To run CLD, the CGI script should look something like the following. (The pathnames may need to be different in your environment):

#!/usr/local/bin/python

import site
site.addsitedir('/usr/local/seal/python')

from seal.cld.toplevel import CLDManager
mgr = CLDManager('/usr/local/cld/corpus.cld',
                 auth_dir='/usr/local/cld/auth',
                 log_file='/usr/local/cld/log',
                 logging='all')
mgr.cgi()

For debugging, examine the log file. Its pathname is given in the CGI script.

Configuration

Configuration file

The configuration file may be stored in a file, or it may be provided on the command line, or as created as a dict in Python. It is passed to the App constructor.

A complete list of configuration variables is provided in the section Configuration keys. One may also wish to refer to the list of Logging conditions.

Password and session files

To enable password protection, one requires a password file and sessions file. These are plain-text files named ‘users.txt’ and ‘sessions.txt’ in the server_dir. They should be readable by httpd, but not world-readable. They should absolutely not be under htdocs.

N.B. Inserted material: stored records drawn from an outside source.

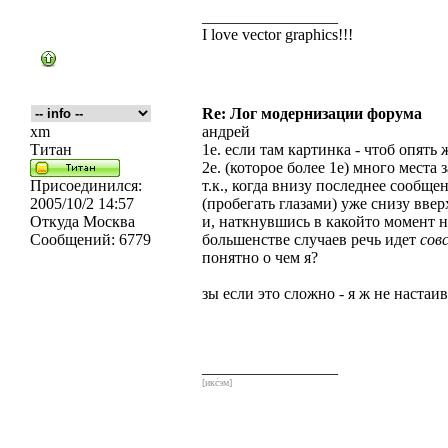
_________________
I love vector graphics!!!
Re: Лог модернизации форума
xm
андрей
Титан
1е. если там картинка - чтоб опять
2е. (которое более 1е) много места 
Присоединился:
т.к., когда внизу последнее сообще
2005/10/2 14:57
(пробегать глазами) уже снизу ввер
Откуда
Москва
и, наткнувшись в какойто момент н
Сообщений:
6779
большенстве случаев речь идет
сов
понятно о чем я?
зы если это сложно - я ж не настаи
_________________
[икс́эм]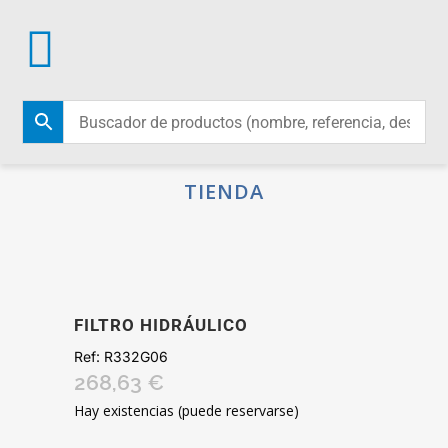
TIENDA
FILTRO HIDRÁULICO
Ref:
R332G06
268,63
€
Hay existencias (puede reservarse)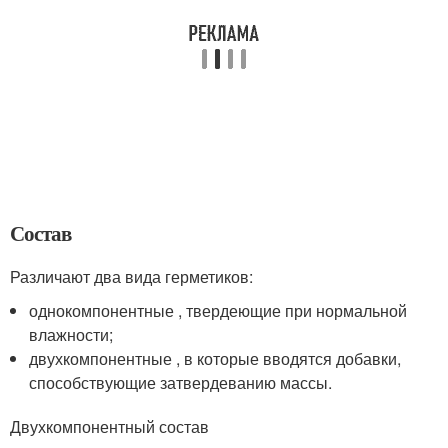
Состав
Различают два вида герметиков:
однокомпонентные , твердеющие при нормальной
влажности;
двухкомпонентные , в которые вводятся добавки,
способствующие затвердеванию массы.
Двухкомпонентный состав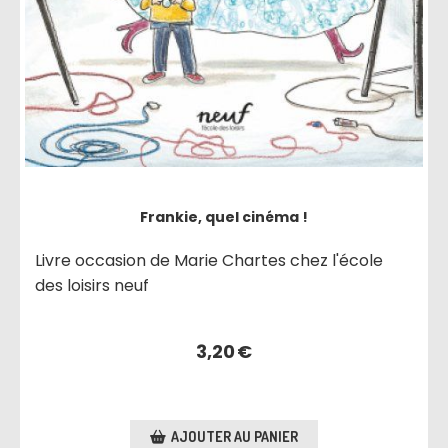
Frankie, quel cinéma !
Livre occasion de Marie Chartes chez l'école
des loisirs neuf
3,20
€
AJOUTER AU PANIER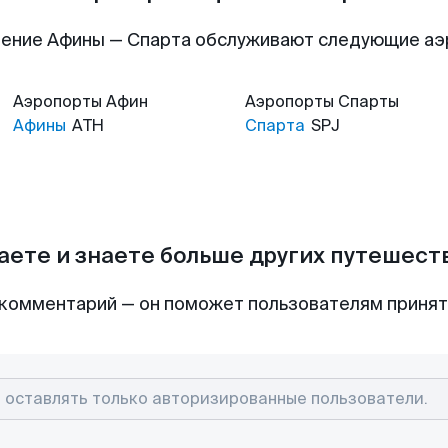
ение Афины — Спарта обслуживают следующие а
Аэропорты
Афин
Аэропорты
Спарты
Афины
ATH
Спарта
SPJ
аете и знаете больше других путешес
комментарий — он поможет пользователям приня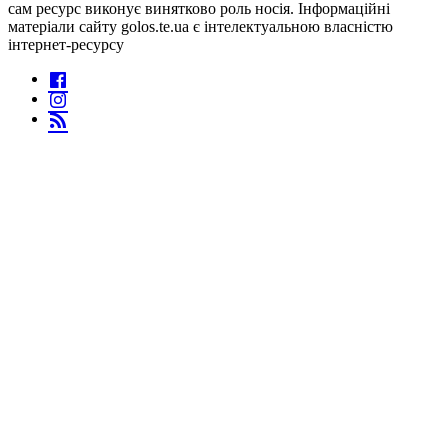
сам ресурс виконує винятково роль носія. Інформаційні
матеріали сайту golos.te.ua є інтелектуальною власністю
інтернет-ресурсу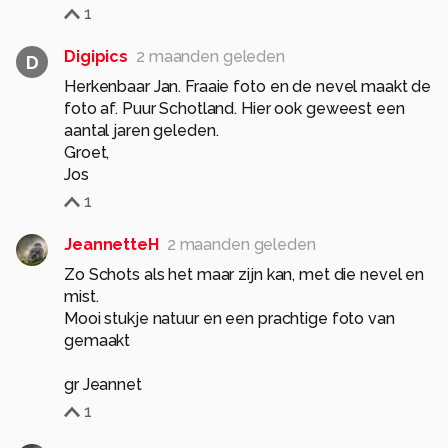
1
Digipics
2 maanden geleden
D
Herkenbaar Jan. Fraaie foto en de nevel maakt de
foto af. Puur Schotland. Hier ook geweest een
aantal jaren geleden.
Groet,
Jos
1
JeannetteH
2 maanden geleden
Zo Schots als het maar zijn kan, met die nevel en
mist.
Mooi stukje natuur en een prachtige foto van
gemaakt
gr Jeannet
1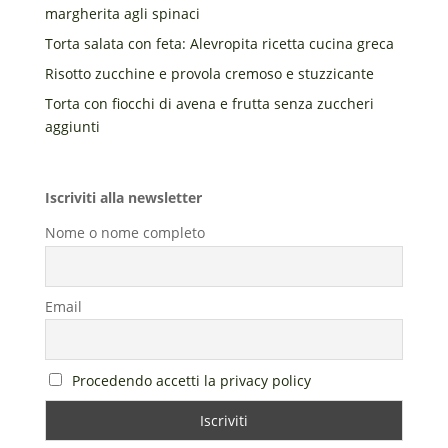
margherita agli spinaci
Torta salata con feta: Alevropita ricetta cucina greca
Risotto zucchine e provola cremoso e stuzzicante
Torta con fiocchi di avena e frutta senza zuccheri
aggiunti
Iscriviti alla newsletter
Nome o nome completo
Email
Procedendo accetti la privacy policy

The password file contains one line for each user. The fields are the user name, the salt, and the password hash value. The sessions file also contains one line for each user; its fields are user name, token, expiration, and client address.

The ‘auth’ script can be used to manage them. Here are examples of the commands:

$ auth ls
$ auth set <i>user</i>
$ auth check <i>user</i>
$ auth delete <i>user</i>

All of the commands print out the locations of the password file and the sessions file.

  • The ‘ls’ command simply lists the user names

  • The ‘set’ command prompts for a (new) password, and sets the password for the user. It also deletes any active session that the user may have.

  • The ‘check’ command prompts for a password and indicates whether or not it is correct.

  • The ‘delete’ command deletes a user from both the password and sessions files.